* WHAT YOU SHOULD DO *
If a line in the records contains the string "left", show that line.

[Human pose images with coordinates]
--*--
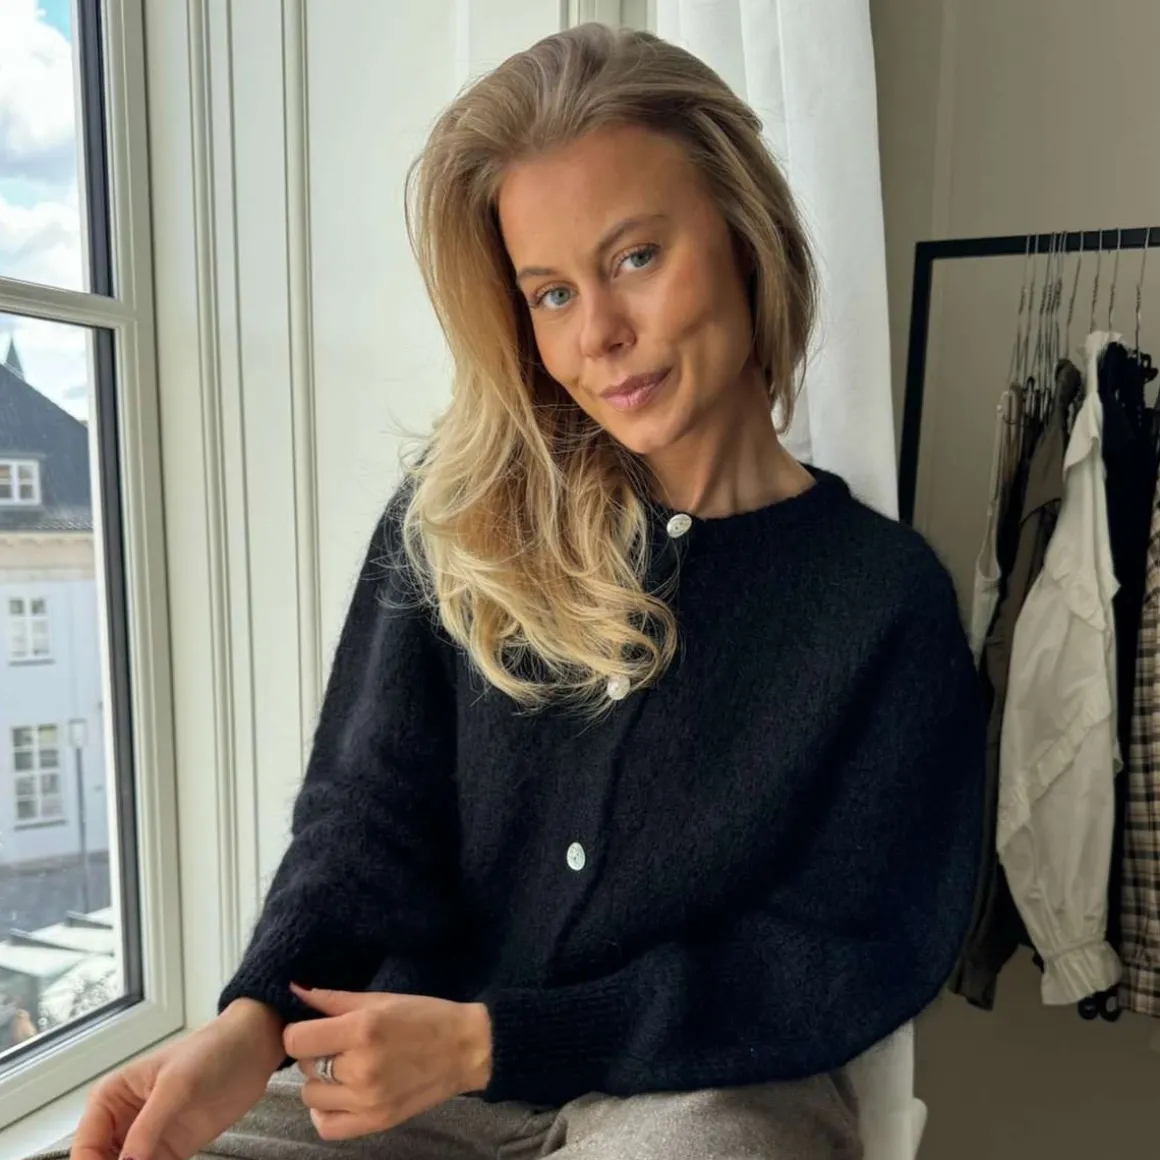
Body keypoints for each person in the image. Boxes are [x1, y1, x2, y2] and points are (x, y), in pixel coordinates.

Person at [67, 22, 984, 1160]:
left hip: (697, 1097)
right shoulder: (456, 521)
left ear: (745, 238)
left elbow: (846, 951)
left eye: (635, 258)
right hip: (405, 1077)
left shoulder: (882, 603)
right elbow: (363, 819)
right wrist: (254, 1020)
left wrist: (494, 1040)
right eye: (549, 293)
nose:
--*--
* RESPONSE TO THIS EXERCISE *
left hip: (697, 1097)
left ear: (745, 238)
left elbow: (846, 951)
left eye: (635, 258)
left shoulder: (882, 603)
left wrist: (494, 1040)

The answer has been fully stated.